== What is being asked ==
Reproduce the text read from each of the rows below, character for character, and leave the pictures out of your answer.

== Data supplied ==
________
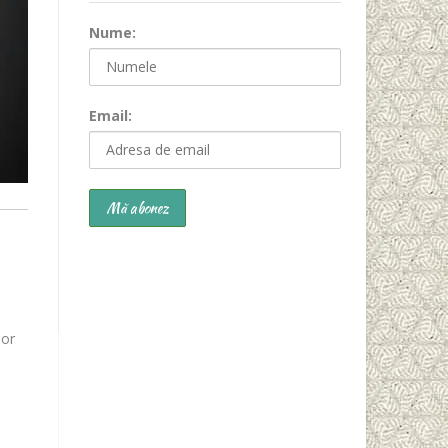
Nume:
Email:
lor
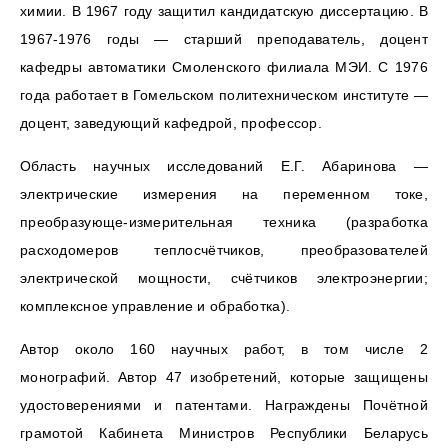
химии. В 1967 году защитил кандидатскую диссертацию. В
1967-1976 годы — старший преподаватель, доцент
кафедры автоматики Смоленского филиала МЭИ. С 1976
года работает в Гомельском политехническом институте —
доцент, заведующий кафедрой, профессор.
Область научных исследований Е.Г. Абаринова —
электрические измерения на переменном токе,
преобразующе-измерительная техника (разработка
расходомеров теплосчётчиков, преобразователей
электрической мощности, счётчиков электроэнергии;
комплексное управление и обработка).
Автор около 160 научных работ, в том числе 2
монографий. Автор 47 изобретений, которые защищены
удостоверениями и патентами. Награждены Почётной
грамотой Кабинета Министров Республики Беларусь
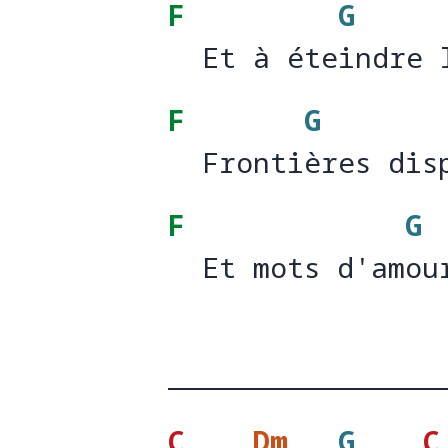
F
G
  Et à éteindre 
  Et à éte
indre 
F
G
  Frontières dis
  Fronti
ères dis
F
G
  Et mots d'amou
  Et mots d'am
ou
C
Dm
G
C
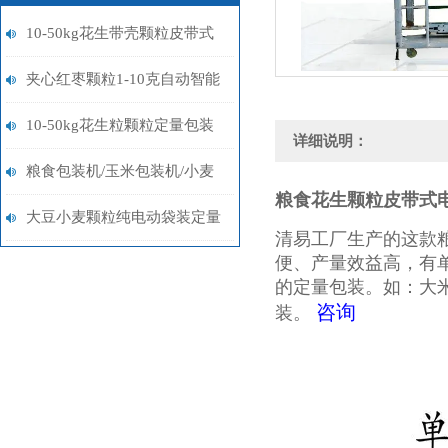
10-50kg花生带壳颗粒皮带式
上料电子多功能称重包装机简
夹心红枣颗粒1-10克自动智能
单操作
包装机厂家批发
10-50kg花生粒颗粒定量包装
详细说明：
机设备
粮食包装机/玉米包装机/小麦
粮食花生颗粒皮带式
包装机厂家
大豆小麦颗粒纯电动袋装定量
清易工厂生产的这款
便、产量效益高，有
包装机20-50kg
的定量包装。如：大
咨询
装。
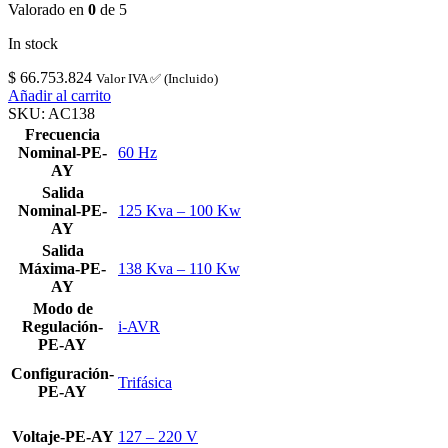
Valorado en
0
de 5
In stock
$
66.753.824
Valor IVA ✅ (Incluido)
Añadir al carrito
SKU:
AC138
Frecuencia
Nominal-PE-
60 Hz
AY
Salida
Nominal-PE-
125 Kva – 100 Kw
AY
Salida
Máxima-PE-
138 Kva – 110 Kw
AY
Modo de
Regulación-
i-AVR
PE-AY
Configuración-
Trifásica
PE-AY
Voltaje-PE-AY
127 – 220 V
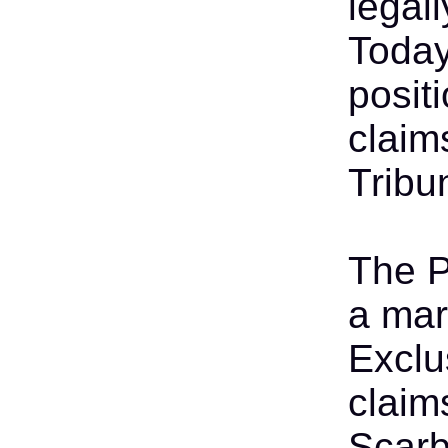
legal
Today
posit
claim
Tribun
The P
a mar
Exclu
claim
Scarb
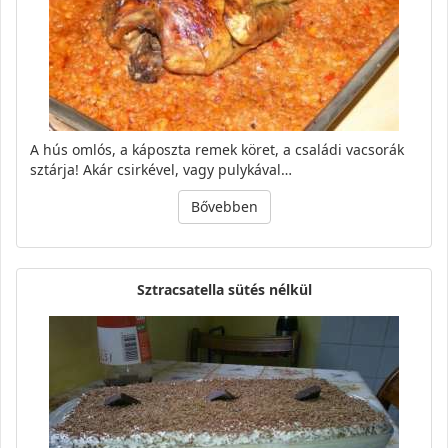
A hús omlós, a káposzta remek köret, a családi vacsorák
sztárja! Akár csirkével, vagy pulykával…
Bővebben
Sztracsatella sütés nélkül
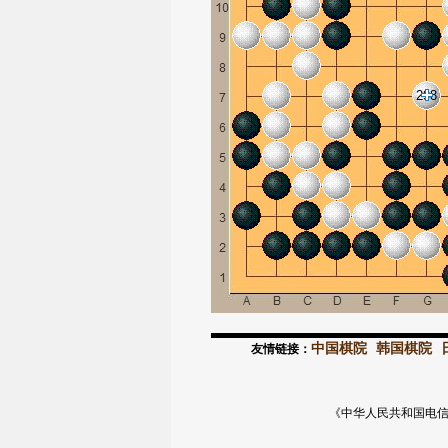
298
中国棋院
韩国棋院
友情链接：
《中华人民共和国电信与信息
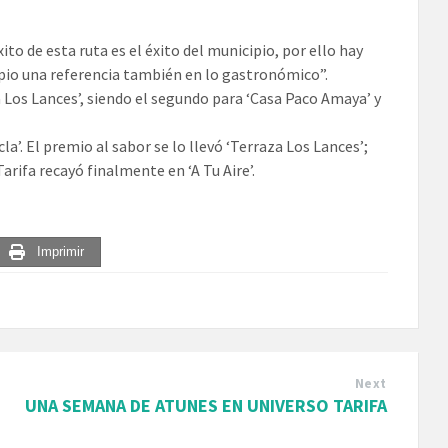
xito de esta ruta es el éxito del municipio, por ello hay
ipio una referencia también en lo gastronómico”.
a Los Lances’, siendo el segundo para ‘Casa Paco Amaya’ y
la’. El premio al sabor se lo llevó ‘Terraza Los Lances’;
arifa recayó finalmente en ‘A Tu Aire’.
Imprimir
Next
UNA SEMANA DE ATUNES EN UNIVERSO TARIFA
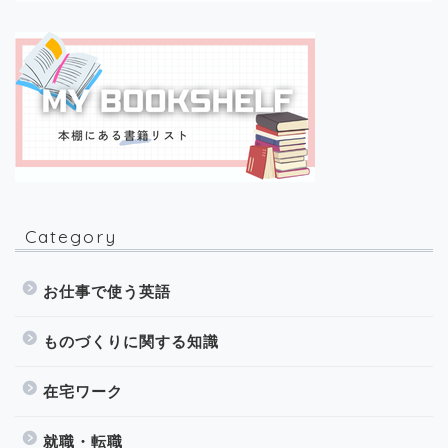
Category
お仕事で使う英語
ものづくりに関する知識
在宅ワーク
就職・転職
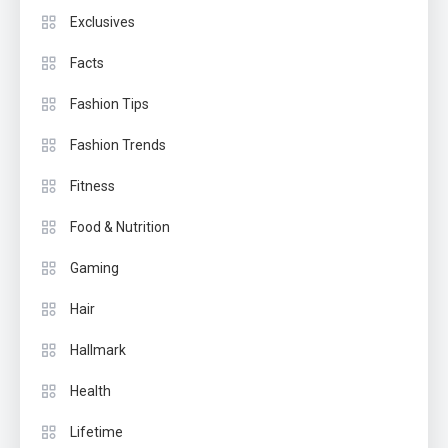
Exclusives
Facts
Fashion Tips
Fashion Trends
Fitness
Food & Nutrition
Gaming
Hair
Hallmark
Health
Lifetime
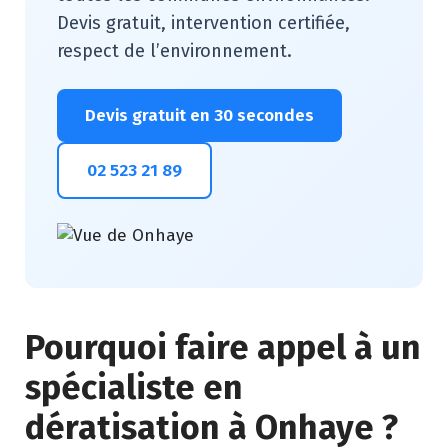
Devis gratuit, intervention certifiée,
respect de l’environnement.
Devis gratuit en 30 secondes
02 523 21 89
Pourquoi faire appel à un
spécialiste en
dératisation à Onhaye ?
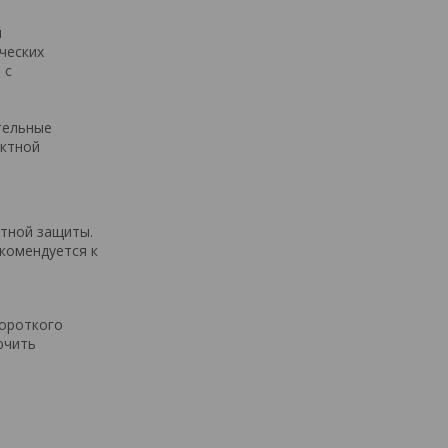
й
ческих
 с
тельные
актной
итной защиты.
комендуется к
короткого
ючить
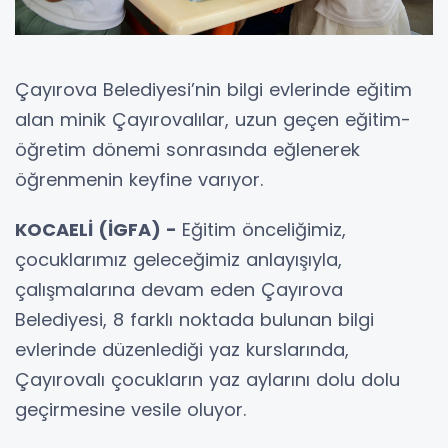
Çayırova Belediyesi’nin bilgi evlerinde eğitim
alan minik Çayırovalılar, uzun geçen eğitim-
öğretim dönemi sonrasında eğlenerek
öğrenmenin keyfine varıyor.
KOCAELİ (İGFA) -
Eğitim önceliğimiz,
çocuklarımız geleceğimiz anlayışıyla,
çalışmalarına devam eden Çayırova
Belediyesi, 8 farklı noktada bulunan bilgi
evlerinde düzenlediği yaz kurslarında,
Çayırovalı çocukların yaz aylarını dolu dolu
geçirmesine vesile oluyor.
________
== Final answer ==
Nume:
Email:
lor
химии. В 1967 году защитил кандидатскую диссертацию. В
1967-1976 годы — старший преподаватель, доцент
кафедры автоматики Смоленского филиала МЭИ. С 1976
года работает в Гомельском политехническом институте —
доцент, заведующий кафедрой, профессор.
Область научных исследований Е.Г. Абаринова —
электрические измерения на переменном токе,
преобразующе-измерительная техника (разработка
расходомеров теплосчётчиков, преобразователей
электрической мощности, счётчиков электроэнергии;
комплексное управление и обработка).
Автор около 160 научных работ, в том числе 2
монографий. Автор 47 изобретений, которые защищены
удостоверениями и патентами. Награждены Почётной
грамотой Кабинета Министров Республики Беларусь
F
G
  Et à éteindre 
  Et à éte
indre 
F
G
  Frontières dis
  Fronti
ères dis
F
G
  Et mots d'amou
  Et mots d'am
ou
C
Dm
G
C
10-50kg花生带壳颗粒皮带式
上料电子多功能称重包装机简
夹心红枣颗粒1-10克自动智能
单操作
包装机厂家批发
10-50kg花生粒颗粒定量包装
详细说明：
机设备
粮食包装机/玉米包装机/小麦
粮食花生颗粒皮带式
包装机厂家
大豆小麦颗粒纯电动袋装定量
清易工厂生产的这款
便、产量效益高，有
包装机20-50kg
的定量包装。如：大
咨询
装。
Valorado en
0
de 5
In stock
$
66.753.824
Valor IVA ✅ (Incluido)
Añadir al carrito
SKU:
AC138
Frecuencia
Nominal-PE-
60 Hz
AY
Salida
Nominal-PE-
125 Kva – 100 Kw
AY
Salida
Máxima-PE-
138 Kva – 110 Kw
AY
Modo de
Regulación-
i-AVR
PE-AY
Configuración-
Trifásica
PE-AY
Voltaje-PE-AY
127 – 220 V
legal
Today
posit
claim
Tribun
The P
a mar
Exclu
claim
Scarb
A hús omlós, a káposzta remek köret, a családi vacsorák
sztárja! Akár csirkével, vagy pulykával…
Bővebben
Sztracsatella sütés nélkül
298
中国棋院
韩国棋院
友情链接：
《中华人民共和国电信与信息
xito de esta ruta es el éxito del municipio, por ello hay
ipio una referencia también en lo gastronómico”.
a Los Lances’, siendo el segundo para ‘Casa Paco Amaya’ y
la’. El premio al sabor se lo llevó ‘Terraza Los Lances’;
arifa recayó finalmente en ‘A Tu Aire’.
Imprimir
Next
UNA SEMANA DE ATUNES EN UNIVERSO TARIFA
Category
お仕事で使う英語
ものづくりに関する知識
在宅ワーク
就職・転職
Exclusives
Facts
Fashion Tips
Fashion Trends
Fitness
Food & Nutrition
Gaming
Hair
Hallmark
Health
Lifetime
Devis gratuit, intervention certifiée,
respect de l’environnement.
Devis gratuit en 30 secondes
02 523 21 89
Pourquoi faire appel à un
spécialiste en
dératisation à Onhaye ?
й
ческих
 с
тельные
актной
итной защиты.
комендуется к
короткого
ючить
Çayırova Belediyesi’nin bilgi evlerinde eğitim
alan minik Çayırovalılar, uzun geçen eğitim-
öğretim dönemi sonrasında eğlenerek
öğrenmenin keyfine varıyor.
KOCAELİ (İGFA) -
Eğitim önceliğimiz,
çocuklarımız geleceğimiz anlayışıyla,
çalışmalarına devam eden Çayırova
Belediyesi, 8 farklı noktada bulunan bilgi
evlerinde düzenlediği yaz kurslarında,
Çayırovalı çocukların yaz aylarını dolu dolu
geçirmesine vesile oluyor.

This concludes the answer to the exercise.